WHAT IS NEEDED —
Look through the lines below for the word "localhost", and copy every line that has it.
Start of RECORDS SHOWN
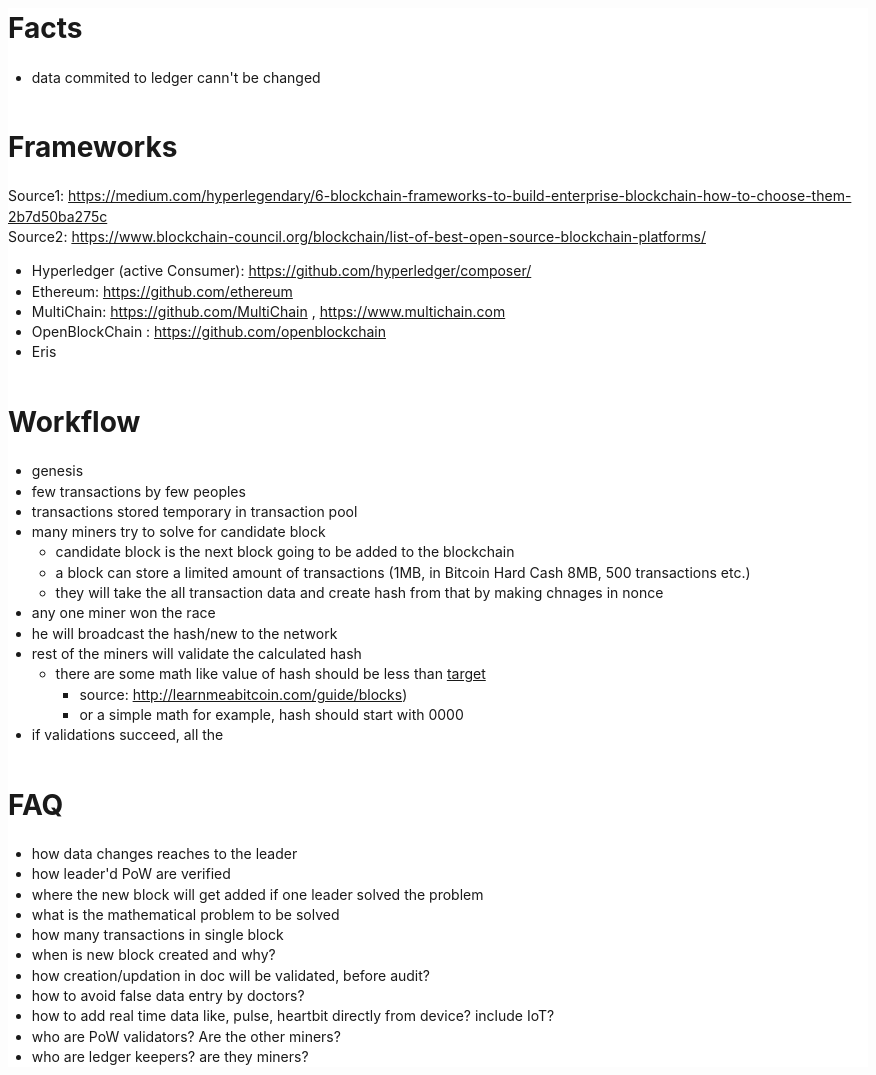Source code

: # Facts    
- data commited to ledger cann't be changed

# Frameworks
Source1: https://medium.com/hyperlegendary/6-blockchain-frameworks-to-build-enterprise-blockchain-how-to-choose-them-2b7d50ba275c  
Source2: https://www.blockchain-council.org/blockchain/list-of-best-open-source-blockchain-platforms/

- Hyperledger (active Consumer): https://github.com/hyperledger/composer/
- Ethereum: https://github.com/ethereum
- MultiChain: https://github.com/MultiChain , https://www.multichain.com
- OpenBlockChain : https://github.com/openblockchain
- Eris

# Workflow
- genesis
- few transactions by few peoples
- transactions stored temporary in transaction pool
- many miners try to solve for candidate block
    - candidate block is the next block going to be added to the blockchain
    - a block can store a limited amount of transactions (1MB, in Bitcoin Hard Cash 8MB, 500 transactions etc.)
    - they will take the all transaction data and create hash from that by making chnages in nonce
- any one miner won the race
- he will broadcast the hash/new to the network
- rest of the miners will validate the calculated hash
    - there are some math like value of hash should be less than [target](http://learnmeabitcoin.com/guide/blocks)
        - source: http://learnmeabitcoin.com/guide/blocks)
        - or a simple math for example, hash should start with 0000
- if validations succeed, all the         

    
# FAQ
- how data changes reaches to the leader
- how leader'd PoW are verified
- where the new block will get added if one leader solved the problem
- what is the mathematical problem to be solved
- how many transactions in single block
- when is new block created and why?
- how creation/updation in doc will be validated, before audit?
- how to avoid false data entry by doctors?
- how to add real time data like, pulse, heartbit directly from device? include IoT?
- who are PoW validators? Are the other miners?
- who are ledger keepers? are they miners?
End of RECORDS SHOWN
Start of RECORDS SHOWN
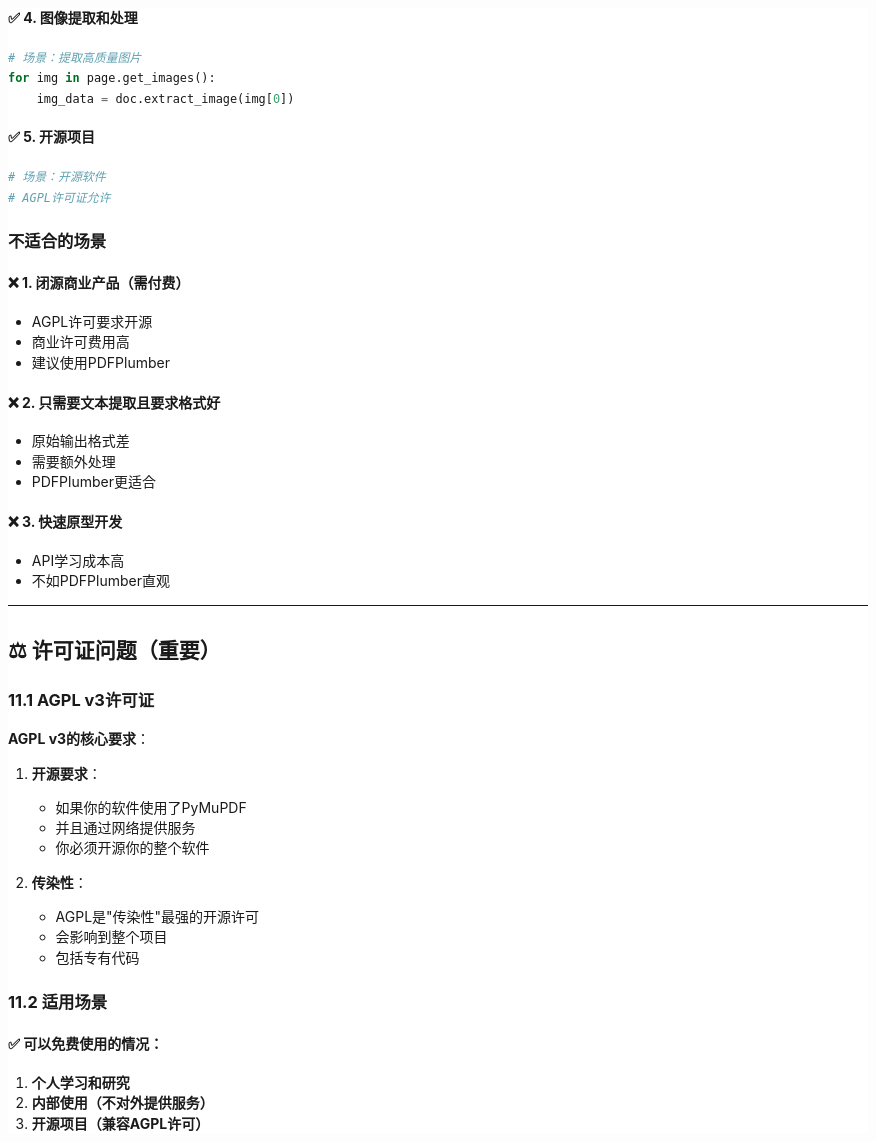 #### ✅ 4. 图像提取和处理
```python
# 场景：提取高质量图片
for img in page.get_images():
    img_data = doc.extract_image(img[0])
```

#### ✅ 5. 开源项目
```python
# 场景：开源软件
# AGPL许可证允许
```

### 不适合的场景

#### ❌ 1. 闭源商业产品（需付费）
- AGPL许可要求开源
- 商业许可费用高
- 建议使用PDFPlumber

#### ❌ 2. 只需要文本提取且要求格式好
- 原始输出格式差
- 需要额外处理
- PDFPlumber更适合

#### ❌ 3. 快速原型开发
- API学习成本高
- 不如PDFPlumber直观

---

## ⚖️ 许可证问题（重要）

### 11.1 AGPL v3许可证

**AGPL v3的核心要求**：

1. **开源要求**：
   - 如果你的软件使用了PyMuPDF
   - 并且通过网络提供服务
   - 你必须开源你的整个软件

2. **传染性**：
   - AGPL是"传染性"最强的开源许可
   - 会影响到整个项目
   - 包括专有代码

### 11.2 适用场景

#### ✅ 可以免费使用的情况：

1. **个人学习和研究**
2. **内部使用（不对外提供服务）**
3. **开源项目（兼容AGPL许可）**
End of RECORDS SHOWN
Start of RECORDS SHOWN
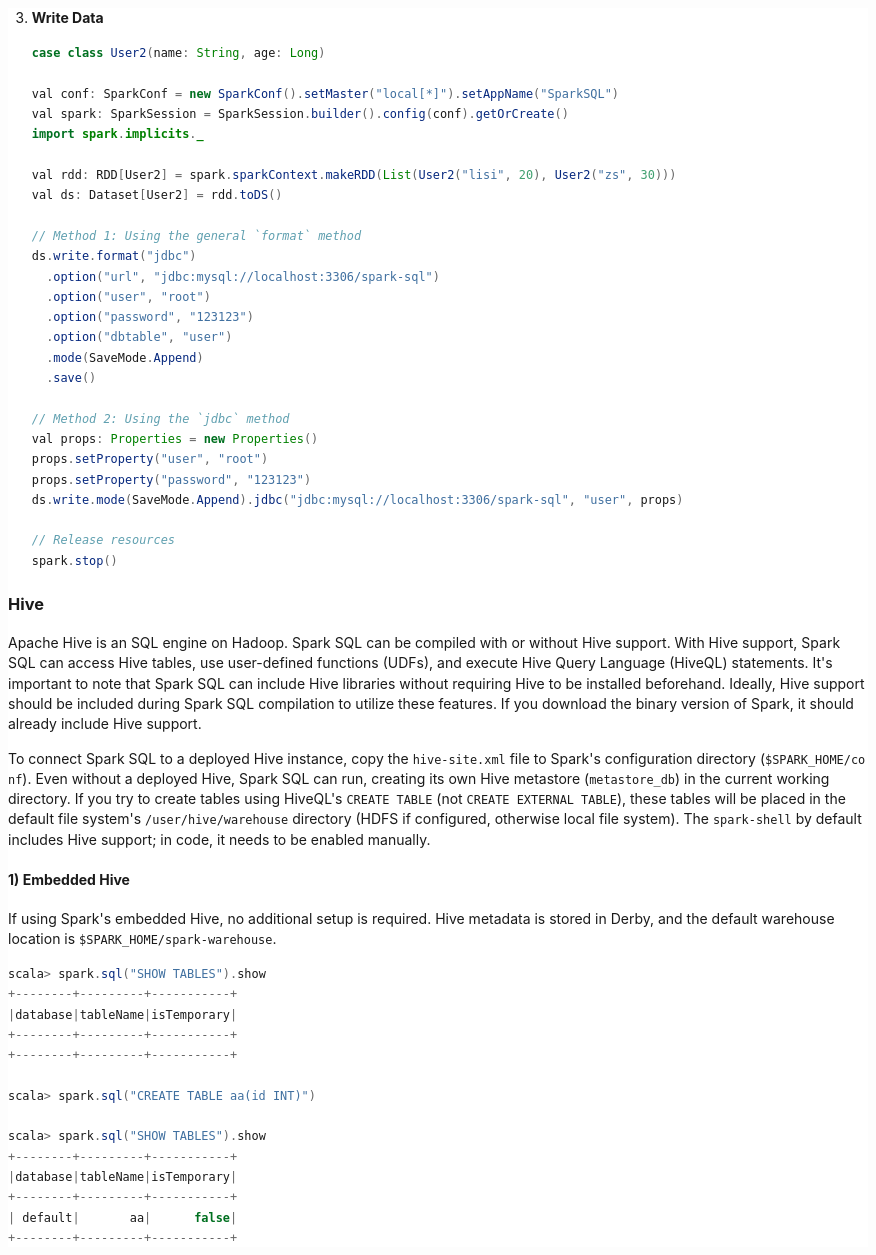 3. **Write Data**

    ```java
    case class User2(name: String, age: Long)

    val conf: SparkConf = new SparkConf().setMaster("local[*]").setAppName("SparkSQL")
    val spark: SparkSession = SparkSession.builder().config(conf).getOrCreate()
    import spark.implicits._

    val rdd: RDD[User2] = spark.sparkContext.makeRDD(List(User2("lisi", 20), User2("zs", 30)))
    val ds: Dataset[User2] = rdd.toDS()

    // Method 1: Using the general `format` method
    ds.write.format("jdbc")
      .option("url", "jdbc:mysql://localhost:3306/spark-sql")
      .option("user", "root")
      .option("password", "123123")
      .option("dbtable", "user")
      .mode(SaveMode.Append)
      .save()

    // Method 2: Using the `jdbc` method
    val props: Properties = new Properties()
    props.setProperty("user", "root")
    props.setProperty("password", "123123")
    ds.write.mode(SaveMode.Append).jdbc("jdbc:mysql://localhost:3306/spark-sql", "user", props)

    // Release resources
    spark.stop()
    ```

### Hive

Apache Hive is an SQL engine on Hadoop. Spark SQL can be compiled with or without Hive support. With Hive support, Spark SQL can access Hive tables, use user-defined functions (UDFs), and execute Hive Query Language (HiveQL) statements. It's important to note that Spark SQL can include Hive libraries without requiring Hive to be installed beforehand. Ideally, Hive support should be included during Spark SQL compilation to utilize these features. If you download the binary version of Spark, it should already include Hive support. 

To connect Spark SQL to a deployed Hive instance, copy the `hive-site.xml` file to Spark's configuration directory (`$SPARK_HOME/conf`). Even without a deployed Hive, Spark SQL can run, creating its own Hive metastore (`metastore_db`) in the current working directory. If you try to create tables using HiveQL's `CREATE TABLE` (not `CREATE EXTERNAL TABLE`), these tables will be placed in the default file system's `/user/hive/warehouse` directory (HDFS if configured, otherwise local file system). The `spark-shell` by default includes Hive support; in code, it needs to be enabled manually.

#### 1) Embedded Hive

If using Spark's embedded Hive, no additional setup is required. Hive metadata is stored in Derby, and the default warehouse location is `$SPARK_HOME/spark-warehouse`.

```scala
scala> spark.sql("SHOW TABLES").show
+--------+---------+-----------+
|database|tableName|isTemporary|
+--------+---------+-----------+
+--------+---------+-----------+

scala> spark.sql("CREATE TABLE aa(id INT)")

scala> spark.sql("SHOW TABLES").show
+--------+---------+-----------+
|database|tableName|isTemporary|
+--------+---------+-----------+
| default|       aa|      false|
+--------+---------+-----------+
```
End of RECORDS SHOWN
WRITTEN ANSWER —
      .option("url", "jdbc:mysql://localhost:3306/spark-sql")
    ds.write.mode(SaveMode.Append).jdbc("jdbc:mysql://localhost:3306/spark-sql", "user", props)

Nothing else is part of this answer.